### JOB
Copy each line of the entries below that contains the string "right".

### AVAILABLE DATA
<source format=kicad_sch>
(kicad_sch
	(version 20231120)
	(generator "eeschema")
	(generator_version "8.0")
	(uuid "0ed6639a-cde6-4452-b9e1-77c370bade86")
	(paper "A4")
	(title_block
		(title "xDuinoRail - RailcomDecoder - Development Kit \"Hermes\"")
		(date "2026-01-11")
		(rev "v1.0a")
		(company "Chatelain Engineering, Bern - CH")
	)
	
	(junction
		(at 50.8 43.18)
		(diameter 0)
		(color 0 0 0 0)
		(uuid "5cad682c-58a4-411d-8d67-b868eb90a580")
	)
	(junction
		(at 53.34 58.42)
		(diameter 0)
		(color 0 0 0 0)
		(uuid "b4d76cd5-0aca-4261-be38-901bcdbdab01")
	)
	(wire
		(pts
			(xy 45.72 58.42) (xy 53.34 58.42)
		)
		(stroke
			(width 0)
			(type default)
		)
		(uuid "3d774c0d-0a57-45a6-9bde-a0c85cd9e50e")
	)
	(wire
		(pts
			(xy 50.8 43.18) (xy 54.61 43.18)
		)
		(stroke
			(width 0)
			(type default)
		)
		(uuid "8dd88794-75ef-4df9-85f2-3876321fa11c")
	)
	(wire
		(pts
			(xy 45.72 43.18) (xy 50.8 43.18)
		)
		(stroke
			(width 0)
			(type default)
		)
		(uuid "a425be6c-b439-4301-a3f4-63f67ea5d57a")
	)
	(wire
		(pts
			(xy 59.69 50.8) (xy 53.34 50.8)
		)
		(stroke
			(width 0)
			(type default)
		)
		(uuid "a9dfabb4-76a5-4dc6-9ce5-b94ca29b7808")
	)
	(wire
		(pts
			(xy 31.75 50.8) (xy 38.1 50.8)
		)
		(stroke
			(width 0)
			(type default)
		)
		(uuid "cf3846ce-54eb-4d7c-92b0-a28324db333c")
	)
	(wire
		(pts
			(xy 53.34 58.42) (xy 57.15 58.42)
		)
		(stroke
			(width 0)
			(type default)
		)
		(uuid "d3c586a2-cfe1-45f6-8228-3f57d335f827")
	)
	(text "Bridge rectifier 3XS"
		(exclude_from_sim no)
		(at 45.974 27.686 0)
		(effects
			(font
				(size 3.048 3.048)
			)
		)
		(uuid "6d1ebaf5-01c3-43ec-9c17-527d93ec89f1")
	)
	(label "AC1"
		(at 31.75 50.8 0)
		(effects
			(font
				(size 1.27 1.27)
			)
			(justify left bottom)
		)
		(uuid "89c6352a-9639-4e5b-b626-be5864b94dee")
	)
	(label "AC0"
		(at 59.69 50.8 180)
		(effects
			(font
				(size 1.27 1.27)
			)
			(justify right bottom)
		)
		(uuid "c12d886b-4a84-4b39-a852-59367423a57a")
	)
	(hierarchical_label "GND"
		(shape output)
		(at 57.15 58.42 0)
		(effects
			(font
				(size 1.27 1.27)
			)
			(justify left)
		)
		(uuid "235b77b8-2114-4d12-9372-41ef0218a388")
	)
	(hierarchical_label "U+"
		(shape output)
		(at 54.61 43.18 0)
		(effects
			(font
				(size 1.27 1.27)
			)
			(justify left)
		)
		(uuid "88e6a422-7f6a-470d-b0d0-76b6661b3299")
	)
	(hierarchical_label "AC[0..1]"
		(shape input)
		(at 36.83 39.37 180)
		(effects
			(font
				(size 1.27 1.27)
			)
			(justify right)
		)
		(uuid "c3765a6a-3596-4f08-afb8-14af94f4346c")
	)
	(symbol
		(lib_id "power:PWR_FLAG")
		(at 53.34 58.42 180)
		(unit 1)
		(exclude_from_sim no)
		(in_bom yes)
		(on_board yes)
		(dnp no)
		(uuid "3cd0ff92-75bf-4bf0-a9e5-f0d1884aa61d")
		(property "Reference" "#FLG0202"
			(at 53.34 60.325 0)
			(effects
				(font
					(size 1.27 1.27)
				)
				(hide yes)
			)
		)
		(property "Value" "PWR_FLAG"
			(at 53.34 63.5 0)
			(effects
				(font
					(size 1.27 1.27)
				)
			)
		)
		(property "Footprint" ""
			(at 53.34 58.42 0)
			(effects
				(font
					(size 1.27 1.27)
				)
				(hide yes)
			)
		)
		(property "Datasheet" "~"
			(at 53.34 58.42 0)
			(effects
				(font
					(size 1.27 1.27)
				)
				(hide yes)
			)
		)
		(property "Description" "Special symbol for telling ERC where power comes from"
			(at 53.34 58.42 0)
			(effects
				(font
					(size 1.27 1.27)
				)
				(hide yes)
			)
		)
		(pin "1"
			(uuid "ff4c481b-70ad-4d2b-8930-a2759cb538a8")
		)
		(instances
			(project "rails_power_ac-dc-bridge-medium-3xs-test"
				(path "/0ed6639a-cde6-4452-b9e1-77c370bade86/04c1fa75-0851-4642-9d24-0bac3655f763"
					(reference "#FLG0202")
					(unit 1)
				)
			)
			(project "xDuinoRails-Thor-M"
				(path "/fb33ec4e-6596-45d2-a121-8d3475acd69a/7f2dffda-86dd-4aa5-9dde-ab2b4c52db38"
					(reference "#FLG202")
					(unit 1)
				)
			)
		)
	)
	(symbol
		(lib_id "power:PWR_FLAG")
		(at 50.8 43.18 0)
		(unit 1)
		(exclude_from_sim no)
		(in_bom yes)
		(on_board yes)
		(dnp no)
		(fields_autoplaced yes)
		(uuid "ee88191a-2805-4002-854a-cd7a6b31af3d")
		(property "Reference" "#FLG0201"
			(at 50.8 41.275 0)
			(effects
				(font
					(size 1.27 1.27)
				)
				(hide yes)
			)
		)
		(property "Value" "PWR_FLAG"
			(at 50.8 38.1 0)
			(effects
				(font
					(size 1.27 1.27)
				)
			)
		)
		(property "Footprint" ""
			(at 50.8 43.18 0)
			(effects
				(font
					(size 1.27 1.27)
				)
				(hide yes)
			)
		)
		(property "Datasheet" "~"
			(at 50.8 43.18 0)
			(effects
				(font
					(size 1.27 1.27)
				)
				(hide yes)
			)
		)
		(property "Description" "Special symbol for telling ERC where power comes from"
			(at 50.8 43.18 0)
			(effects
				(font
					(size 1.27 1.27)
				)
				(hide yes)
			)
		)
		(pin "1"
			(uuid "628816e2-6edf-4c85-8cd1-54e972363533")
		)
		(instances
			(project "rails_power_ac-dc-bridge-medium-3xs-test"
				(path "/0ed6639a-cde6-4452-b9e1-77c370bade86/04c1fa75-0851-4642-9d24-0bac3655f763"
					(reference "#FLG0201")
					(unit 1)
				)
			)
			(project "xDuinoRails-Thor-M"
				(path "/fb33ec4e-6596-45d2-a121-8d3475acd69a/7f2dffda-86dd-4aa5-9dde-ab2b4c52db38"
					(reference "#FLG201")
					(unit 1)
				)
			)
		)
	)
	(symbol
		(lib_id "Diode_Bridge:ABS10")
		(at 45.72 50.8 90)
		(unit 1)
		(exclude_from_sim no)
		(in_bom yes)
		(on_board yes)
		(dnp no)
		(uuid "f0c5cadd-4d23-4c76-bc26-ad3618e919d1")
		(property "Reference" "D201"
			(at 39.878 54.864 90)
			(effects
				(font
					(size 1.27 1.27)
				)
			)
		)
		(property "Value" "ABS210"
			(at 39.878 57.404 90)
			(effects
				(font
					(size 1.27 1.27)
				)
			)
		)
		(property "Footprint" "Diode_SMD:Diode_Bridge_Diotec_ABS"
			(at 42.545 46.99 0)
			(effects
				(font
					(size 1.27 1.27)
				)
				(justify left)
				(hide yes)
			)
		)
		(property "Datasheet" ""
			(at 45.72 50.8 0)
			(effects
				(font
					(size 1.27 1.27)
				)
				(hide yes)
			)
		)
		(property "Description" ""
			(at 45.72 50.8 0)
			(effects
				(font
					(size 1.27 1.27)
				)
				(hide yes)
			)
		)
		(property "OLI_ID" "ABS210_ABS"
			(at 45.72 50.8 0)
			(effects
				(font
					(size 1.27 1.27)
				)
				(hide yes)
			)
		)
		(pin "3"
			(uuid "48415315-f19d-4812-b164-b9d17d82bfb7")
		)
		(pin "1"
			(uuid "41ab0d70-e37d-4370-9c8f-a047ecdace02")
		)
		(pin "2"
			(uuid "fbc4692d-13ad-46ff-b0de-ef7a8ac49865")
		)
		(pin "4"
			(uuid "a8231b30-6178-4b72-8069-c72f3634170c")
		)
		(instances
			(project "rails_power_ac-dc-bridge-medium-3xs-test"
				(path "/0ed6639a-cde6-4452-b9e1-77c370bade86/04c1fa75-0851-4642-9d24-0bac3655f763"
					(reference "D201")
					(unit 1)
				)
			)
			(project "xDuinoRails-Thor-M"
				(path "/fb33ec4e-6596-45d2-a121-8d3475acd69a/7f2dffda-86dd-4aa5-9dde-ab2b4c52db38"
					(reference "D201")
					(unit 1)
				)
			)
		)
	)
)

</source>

### ANSWER TO THE PROBLEM
			(justify right bottom)
			(justify right)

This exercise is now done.